- [GIVEN TEXT]:

_ _ _ _ _

Gabriele Leng

Biological monitoring of pyrethroids in blood and pyrethroid metabolites in urine: applications and limitations

The objective of this study was to perform biological monitoring of subjects who are occupationally exposed to pyrethroids. The study group consisted of 30 pest control operators exposed to cyfluthrin, cypermethrin or permethrin. After exposure, 24-h urine samples were collected and 20 ml of blood was drawn. The pyrethroid metabolites cis- and trans-3-(2,2-dichlorovinyl)-2,2-dimethylcyclopropanecarboxylic acid, 3-phenoxybenzoic acid and fluorophenoxybenzoic acid were determined in the urine samples (limit of detection: 0.5 micrograms/l) by GC MS and the pyrethroids in plasma (limit of detection: 5 micrograms) GC-ECD. The concentrations of metabolites in the urine of the pest control operators ranged between < 0.5 micrograms/l and 277 micrograms/l urine. The concentrations of cyfluthrin, cypermethrin and permethrin in the plasma were below the limits of detection (< 5 micrograms/l). To test if the metabolites are specific for pyrethroid exposure, they were determined in the urine of non-exposed subjects (n = 40). In no case could pyrethroid metabolites be detected. A cyfluthrin elimination experiment showed that cyfluthrin metabolites are eliminated following first-order kinetics (t 1/2 = 6.4 h). Storage experiments demonstrate that frozen urine samples (-21 degrees C) show no significant losses of metabolites within a year. In contrast, pyrethroids stored in plasma are susceptible to further biodegeneration.

Human dose-excretion studies with the pyrethroid insecticide cyfluthrin : urinary metabolite profile following inhalation

1. Nine male volunteers were exposed to the pyrethroid insecticide cyfluthrin. The study was performed in an exposure room, where an aerosol containing cyfluthrin was sprayed to obtain atmospheres with mean cyfluthrin concentrations of 160 and 40 micrograms/m3. Four volunteers were exposed for 10, 30 and 60 min at 160 micrograms/m3 and another five volunteers were exposed for 60 min at 40 micrograms/m3. For 160 micrograms/m3 exposure urine samples were collected before and immediately after exposure as well as for the periods 1-2, 2-3, 3-4, 4-5, 5-6, 6-12 and 12-24 h after exposure. For 40 micrograms/m3 exposure urine samples were collected before and 2 h after exposure. 2. The main urinary cyfluthrin metabolites, cis-/trans-3-(2,2-dichlorovinyl)-2,2-dimethylycyclopropane carboxylic acid (DCCA) and 4-fluoro-3-phenoxybenzoic acid (FPBA), were determined. The limit of detection (LOD) for all metabolites was 0.0025 microgram in an urine sample of 5 ml (0.5 microgram/l). After inhalative exposure of 40 micrograms cyfluthrin/m3 air for 60 min, the amount of metabolites in urine collected in the first 2 h after exposure was less than the LOD, namely 0.14 microgram for cis-DCCA, 0.15-0.28 microgram for trans-DCCA and 0.12-0.23 microgram for FPBA. 3. Of the metabolites, 93% was excreted within the first 24 h (peak excretion rates between 0.5 and 3 h) after inhalative exposure of 160 micrograms/m3. The mean half-lives were 6.9 h for cis-DCCA, 6.2 h for trans-DCCA and 5.3 h for FPBA. 4. The mean trans-:cis-DCCA ratio was 1.9 for the time course as well as for each subject. 5. The amount of metabolites in urine depends on the applied dose, on the exposure time and shows interindividual differences.

_ _ _ _ _

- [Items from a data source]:
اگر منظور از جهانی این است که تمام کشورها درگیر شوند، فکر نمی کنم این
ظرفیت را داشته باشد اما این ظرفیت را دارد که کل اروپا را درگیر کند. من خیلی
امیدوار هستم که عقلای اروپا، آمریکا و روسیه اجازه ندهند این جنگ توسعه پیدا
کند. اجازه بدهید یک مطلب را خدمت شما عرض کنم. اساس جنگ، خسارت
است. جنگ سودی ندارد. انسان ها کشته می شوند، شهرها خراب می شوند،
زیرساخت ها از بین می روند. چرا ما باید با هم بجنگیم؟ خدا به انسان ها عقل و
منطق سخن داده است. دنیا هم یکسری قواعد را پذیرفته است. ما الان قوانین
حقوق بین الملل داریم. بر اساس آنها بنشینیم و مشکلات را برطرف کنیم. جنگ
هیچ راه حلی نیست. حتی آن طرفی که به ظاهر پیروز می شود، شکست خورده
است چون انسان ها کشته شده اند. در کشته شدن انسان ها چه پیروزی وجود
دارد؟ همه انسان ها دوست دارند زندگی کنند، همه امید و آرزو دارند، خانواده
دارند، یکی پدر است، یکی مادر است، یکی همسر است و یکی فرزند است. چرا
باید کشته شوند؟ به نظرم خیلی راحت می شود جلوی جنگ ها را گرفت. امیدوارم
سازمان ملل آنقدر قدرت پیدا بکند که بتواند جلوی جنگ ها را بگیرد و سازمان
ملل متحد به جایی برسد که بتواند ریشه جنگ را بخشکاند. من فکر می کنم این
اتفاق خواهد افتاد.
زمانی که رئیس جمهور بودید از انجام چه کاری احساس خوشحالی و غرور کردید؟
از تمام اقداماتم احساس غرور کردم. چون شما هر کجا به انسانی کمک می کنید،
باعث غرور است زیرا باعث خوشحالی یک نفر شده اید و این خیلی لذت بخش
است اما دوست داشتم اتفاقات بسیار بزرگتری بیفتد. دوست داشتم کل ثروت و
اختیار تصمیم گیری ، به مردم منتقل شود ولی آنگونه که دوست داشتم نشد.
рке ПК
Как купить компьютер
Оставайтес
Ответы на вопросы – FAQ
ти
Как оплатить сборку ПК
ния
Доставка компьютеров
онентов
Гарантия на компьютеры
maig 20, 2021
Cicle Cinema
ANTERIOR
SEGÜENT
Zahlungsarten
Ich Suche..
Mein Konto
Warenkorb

_ _ _ _ _

- [ABOUT THIS EXERCISE]: Pick up the text on biological monitoring of pyrethroid exposure and extend it past its final sentence.

- [EXPECTED ANSWER]:
Biological monitoring of pyrethroid metabolites in urine of pest control operators

Due to their low mammalian toxicity but high insectical activity, pyrethroids are increasingly used for pest control. The objective of the present study was the development of a biological monitoring program to determine exposure to pyrethroids. A diastereoselective detection of the major pyrethroid metabolites cis- and trans-3-(2,2-dichlorovinyl)-2,2-dimethylcyclopropanecarboxylic acid, cis-3-(2,2-dibromovinyl)-2,2-dimethylcyclopropanecarboxylic acid, 3-phenoxybenzoic acid and fluorophenoxybenzoic acid by capillary gas chromatography in combination with mass selective detection was applied. The limits of determination ranged between 0.5 and 1 microgram/l urine, depending on the metabolite concerned. It was demonstrated that pyrethroid metabolites were detectable in urine for a period of elimination up to 3.5 days after exposure to cyfluthrin. Fluorophenoxybenzoic acid was shown to be a suitable biomarker for exposure to cyfluthrin. The presented method was adequate for monitoring pyrethroids in occupationally exposed subjects.

Immunological parameters in humans exposed to pesticides in the agricultural environment

Immune parameters were examined in 224 sera of non-exposed controls and in 304 sera of pesticide applicators in the agricultural environment. In comparison to the control group pesticide applicators showed significant increased odds ratios for neopterin and soluble tumor necrosis factor receptor (sTNF RII) and a decreased odds ratio for immunoglobulin M. Obtained results indicate an enhanced macrophage activation and an impaired humoral defense. These alterations have been found to correlate with exposure duration in the group of pesticide applicators in agriculture. For subjects who worked in indoor pest control an inverse correlation for sTNF RII with exposure duration was obtained indicating impairment of cell mediated immune function. It can be concluded that exposure to pesticides in the agricultural environment may contribute to modulation of the immune system. Since immune modulating agents can potentially lead to adverse health consequences the involvement of immune biomarkers in pesticide-related health studies seems to be of considerable value for risk assessment studies.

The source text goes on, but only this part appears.